I wrote a symbolic computation library in rust (basically like theano) for fun but arrayfire is kinda shitty so I gave up on it. Maybe someone else can figure out a good language and take over. Rust is too much trouble for researchers for sure though.

Also a huge advantage of pytorch is that it can actually do non-retarded dynamic computation. Tf has hacks to try to do that but it doesn't really work out. Then again I haven't really worked on applications where that was much useful.

Torch is available for android devices as well: github.com/soumith/torch-android

Read the Deep Learning book by bengio et al. If you want to try things out on realish problems, look for kaggle competitions. Even those that are over still provide you with data to train and test. They also often allow you to submit your model past the end of the competition for evaluation "for fun".

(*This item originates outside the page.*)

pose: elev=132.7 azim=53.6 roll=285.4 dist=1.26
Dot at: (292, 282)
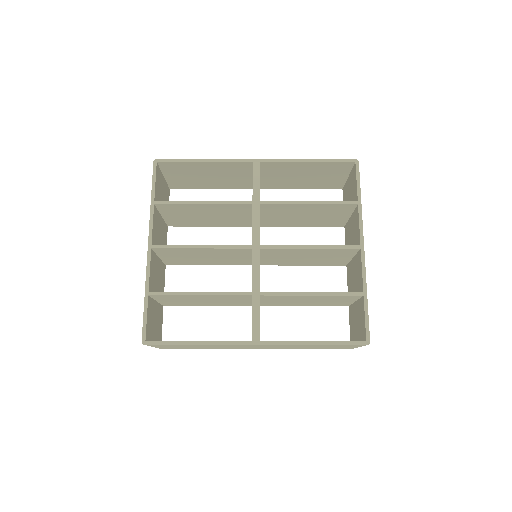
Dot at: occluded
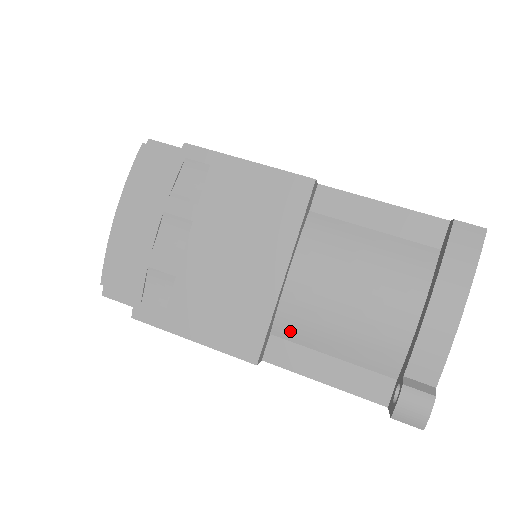
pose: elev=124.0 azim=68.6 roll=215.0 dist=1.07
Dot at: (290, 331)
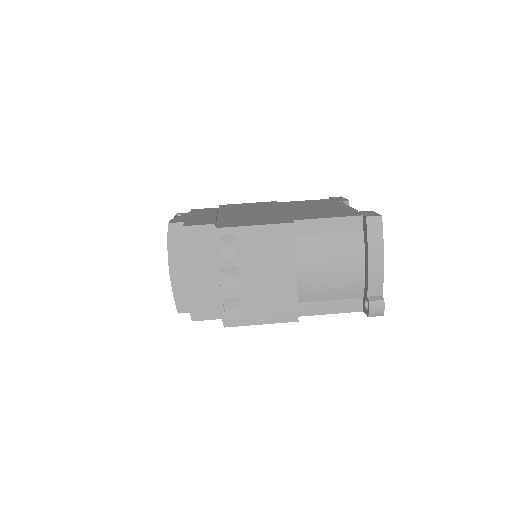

i've used tensorflow and thought it was terrible. i managed to get the 2 neural networks i wanted to work, but god it's fucking shit design. i want to try pytorch but it works only on linux right now right? i can use linux but it's gonna break my workflow when i want to do other things

>bengio et al

i.e. You might as well give up now if you're not already three years into your graduate studies into deep learning.

You can try with docker (there are several ready-made torch+gpu configs I think) or a vm with gpu passthrough. Otherwise you can get an aws or azure gpu instance. Those are your best bet. You could always go with theano + lasagne but theano development has halted recently.

99% of the time you're gonna be waiting for the gpu to compute shit
the language you use to describe the layers and the training parameters doesn't matter much

/ourDLkawaiFramework/
chainer.org

In some applications like RL where most of the workload does in fact happen on CPU, this is no longer true (except DRL which also uses DL and thus GPU for a good chunk of the workload, but even then both devices may burden the system), so it's short-sighted to say that desu.
Also doesn't take into account what happens after you're done training and you want to actually do something with the model: most companies before tf implemented their own custom inhouse C or C++ runtime for that purpose (it loads the weights of the model with the correct topology and can fprop but that's it).

I've never seen anyone beside the japs even talk about chainer. It's probably very shitty. Not that I've had a chance to ever try it. Can someone redbull me on chainer?

I'll be running CNNs on an FPGA by the end of the semester, hopefully. This is gonna be a fun project

Do I need to get a graduate degree if I want to get a non-meme job doing ML/AI ?

I'd say I'm familiar with the principles behind most popular algorithms and architectures, I manage to get a basic understanding (enough to implement) of most of the academic papers I encounter and I've worked with TF/Keras/Sklearn on a few practical projects.

Yet I still know I'm not good enough to come up with some really creative solution to certain problems or to fully understand why screwing with a specific hyperparameter influences the results the way it does, because I don't have enough of the math background.

Basically I just have a decent hands-on command of deep learning, but I'm weak on math/theory...

I'm really interested in the field though, so I'm wondering if it'd be worth pursuing a degree in it (I'm not that young either, 30 y/o)

How well can you code?
Where I work, there is a "data science" group that comes up with all the high level algorithms and prototypes in R and Python, and then the "engineering" group that implement and optimizes them (sometimes in C++, Scala).
The data science group is an MS in math/stats/cs at a minimum. The engineering group is more CS majors, but they also do a lot of non-mathy stuff like fuck around with data bases and sysadmin type stuff to keep everything running.

I can code pretty well in R, Python, Java and C.
I did some babby stats in college. I was a business/economics major and got an MS. I just had no interest nor talent for business and started working as a dev instead.

From what you describe, I think I would be more interested in the data science part of the work. Can you give some more details on what they do?